A PhD program in geology at the University of Minnesota provided yet another un-predicted but life-changing opportunity: a chance to do field work in the little-known Sentinel Range in the Antarctic interior. John opted for this and took a sort of leave of absence from academia to go to Antarctica in 1963-64 and the following Antarctic summer. Significantly, the Sentinel Range included the two highest peaks on the Antarctic continent, Mts. Vinson and Tyree, both untouched by climbers. This significance was in the context of an abrupt lust on the part of climbers around the globe to make the first ascent of the last remaining unclimbed continental summit. And when an American team was formed to vie for the first ascent of Vinson in 1966-67, John made the team—his climbing and Antarctic experience making him a fairly obvious choice.

This highly-touted Antarctic expedition was a significant success, with all ten team members making the first ascent of Vinson (the highest peak) in December, 1966, and John with the late Barry Corbet summiting the much more difficult second highest (Tyree) the following month. Their Tyree route has yet to see a repeat.

The Antarctic and Mt. Logan climbs served to elevate John to sufficient standing in the American mountaineering community that he found himself included on a number of subsequent expeditions, including Everest in 1971 and 1981, the Russian Pamirs in 1974, and Nanda Devi in 1976. Of these John tagged the summit of only Pik Lenin in the Pamirs, missing the others by various altitude and logistical complications.

John dressed for wet.

Dressed for wet.

Along the way, John began another life-altering mini-career with the Colorado Outward Bound School, and yet another as a banker—complete with dark suit, maroon tie, and painful shoes. This latter career, lasting nearly a decade, was John’s only venture into the world of main-stream employment. After struggling to the position of Assistant Vice President, however, it was beginning to dawn on him that he was in the wrong place. Happily, he was rescued by an irresistible opportunity to return to Antarctica— this time to manage the U.S. side of “Ice Station Weddell”, a joint venture with the Soviet Union, entailing an ice-breaker-supported camp on floating sea ice in the Weddell Sea.

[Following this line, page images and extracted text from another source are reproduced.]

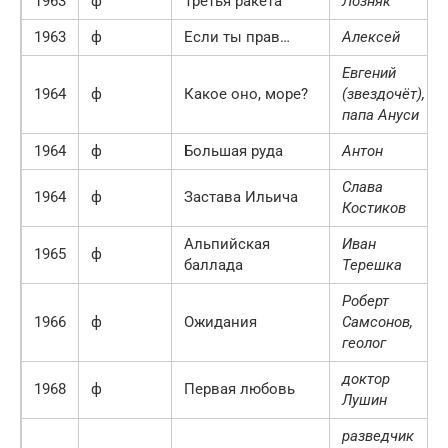
1963
ф
Третья paкета
Лозняк
1963
ф
Если ты прав…
Алексей
Евгений
1964
ф
Какое оно, море?
(звездочёт),
папа Ануси
1964
ф
Большая руда
Антон
Слава
1964
ф
Застава Ильича
Костиков
Альпийская
Иван
1965
ф
баллада
Терешка
Роберт
1966
ф
Ожидания
Самсонов,
геолог
доктор
1968
ф
Первая любовь
Лушин
разведчик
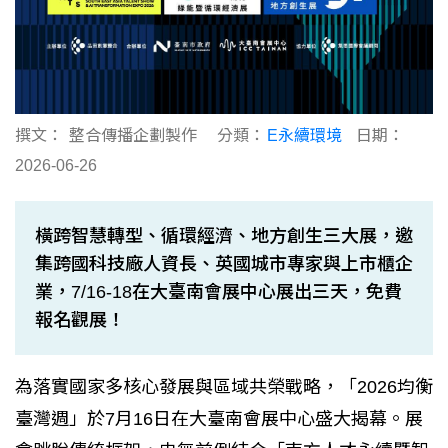
撰文：
整合傳播企劃製作
分類：
E永續環境
日期：
2026-06-26
橫跨智慧轉型、循環經濟、地方創生三大展，邀
集跨國科技廠人資長、英國城市專家與上市櫃企
業，7/16-18在大臺南會展中心展出三天，免費
報名觀展！
為落實國家多核心發展與區域共榮戰略，「2026均衡
臺灣週」於7月16日在大臺南會展中心盛大揭幕。展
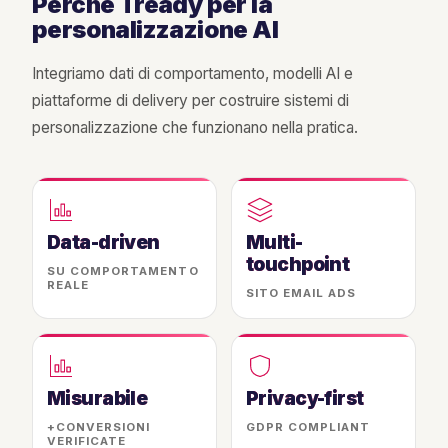
Perché Tready per la
personalizzazione AI
Integriamo dati di comportamento, modelli AI e
piattaforme di delivery per costruire sistemi di
personalizzazione che funzionano nella pratica.
Data-driven
Multi-
touchpoint
SU COMPORTAMENTO
REALE
SITO EMAIL ADS
Misurabile
Privacy-first
+CONVERSIONI
GDPR COMPLIANT
VERIFICATE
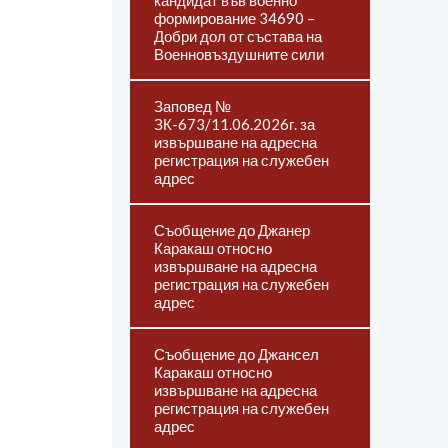
кандидат във военно
формирование 34690 –
Добри дол от състава на
Военновъздушните сили
Заповед №
ЗК-673/11.06.2026г. за
извършване на адресна
регистрация на служебен
адрес
Съобщение до Джанер
Каракаш относно
извършване на адресна
регистрация на служебен
адрес
Съобщение до Джансел
Каракаш относно
извършване на адресна
регистрация на служебен
адрес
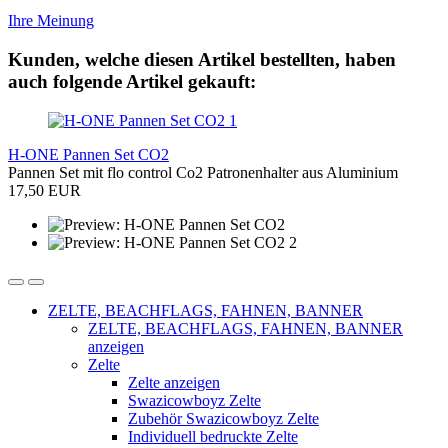
Ihre Meinung
Kunden, welche diesen Artikel bestellten, haben
auch folgende Artikel gekauft:
H-ONE Pannen Set CO2
Pannen Set mit flo control Co2 Patronenhalter aus Aluminium
17,50 EUR
ZELTE, BEACHFLAGS, FAHNEN, BANNER
ZELTE, BEACHFLAGS, FAHNEN, BANNER
anzeigen
Zelte
Zelte anzeigen
Swazicowboyz Zelte
Zubehör Swazicowboyz Zelte
Individuell bedruckte Zelte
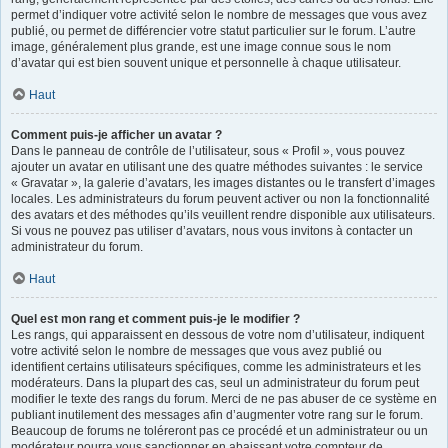
permet d’indiquer votre activité selon le nombre de messages que vous avez
publié, ou permet de différencier votre statut particulier sur le forum. L’autre
image, généralement plus grande, est une image connue sous le nom
d’avatar qui est bien souvent unique et personnelle à chaque utilisateur.
Haut
Comment puis-je afficher un avatar ?
Dans le panneau de contrôle de l’utilisateur, sous « Profil », vous pouvez
ajouter un avatar en utilisant une des quatre méthodes suivantes : le service
« Gravatar », la galerie d’avatars, les images distantes ou le transfert d’images
locales. Les administrateurs du forum peuvent activer ou non la fonctionnalité
des avatars et des méthodes qu’ils veuillent rendre disponible aux utilisateurs.
Si vous ne pouvez pas utiliser d’avatars, nous vous invitons à contacter un
administrateur du forum.
Haut
Quel est mon rang et comment puis-je le modifier ?
Les rangs, qui apparaissent en dessous de votre nom d’utilisateur, indiquent
votre activité selon le nombre de messages que vous avez publié ou
identifient certains utilisateurs spécifiques, comme les administrateurs et les
modérateurs. Dans la plupart des cas, seul un administrateur du forum peut
modifier le texte des rangs du forum. Merci de ne pas abuser de ce système en
publiant inutilement des messages afin d’augmenter votre rang sur le forum.
Beaucoup de forums ne toléreront pas ce procédé et un administrateur ou un
modérateur pourra vous sanctionner en abaissant votre compteur de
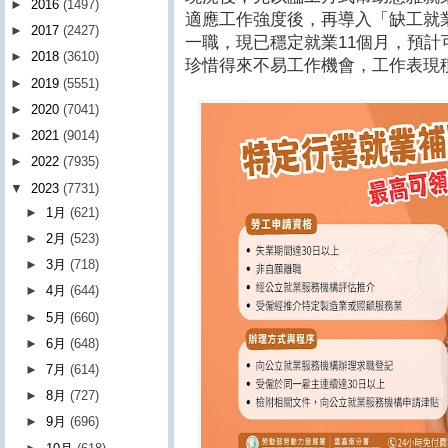
►
2016
(1497)
適應工作強度後，再導入「缺工就
►
2017
(2427)
一職，現已穩定就業11個月，預計
►
2018
(3610)
珍惜得來不易工作機會，工作表現
►
2019
(5551)
►
2020
(7041)
►
2021
(9014)
►
2022
(7935)
▼
2023
(7731)
►
1月
(621)
►
2月
(523)
►
3月
(718)
►
4月
(644)
►
5月
(660)
►
6月
(648)
►
7月
(614)
►
8月
(727)
►
9月
(696)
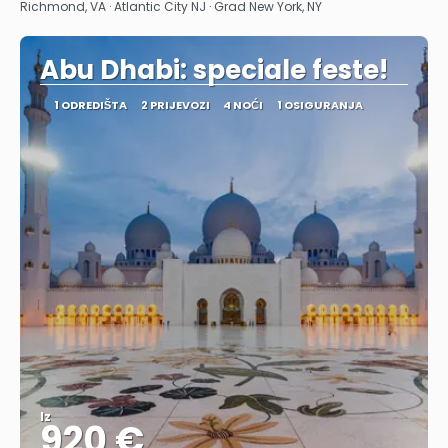
Richmond, VA · Atlantic City NJ · Grad New York, NY
Abu Dhabi: speciale feste!
1 ODREDIŠTA
2 PRIJEVOZI
4 NOĆI
1 OSIGURANJA
Iz
920 €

Predictably, John leaped on this life-changing opportunity, resigning from the bank and never looking back. He parlayed that 18-month Antarctic job to a full-time position as an Antarctic support contractor, specializing in remote field camps on islands along the Antarctic Peninsula. He continued this work until another life-changing event: his retirement in 2012.

National Geographic Explorer

John and Loie assisting the National Geographic Explorer breaking through the ice.

Subsequently, he has availed himself of occasional opportunities to return to Antarctica as a guest speaker on Lindblad tourships. These occasions have also provided long-awaited opportunities to travel to the “frozen continent” with his wife of nearly half a century, Loie. Having raised a world-class daughter, they can now concentrate on the spoiling of two equally splendid granddaughters—all living in Evergreen, Colorado.

Along the way, John has been an improbably consistent chronicler of his various endeavors, and retirement has led him to undertake the long-deferred attention to the tidying up and annotation of his journals to make them coherent to people not there at the time. Thanks to the marvels of e-publishing, these journals are now available to all.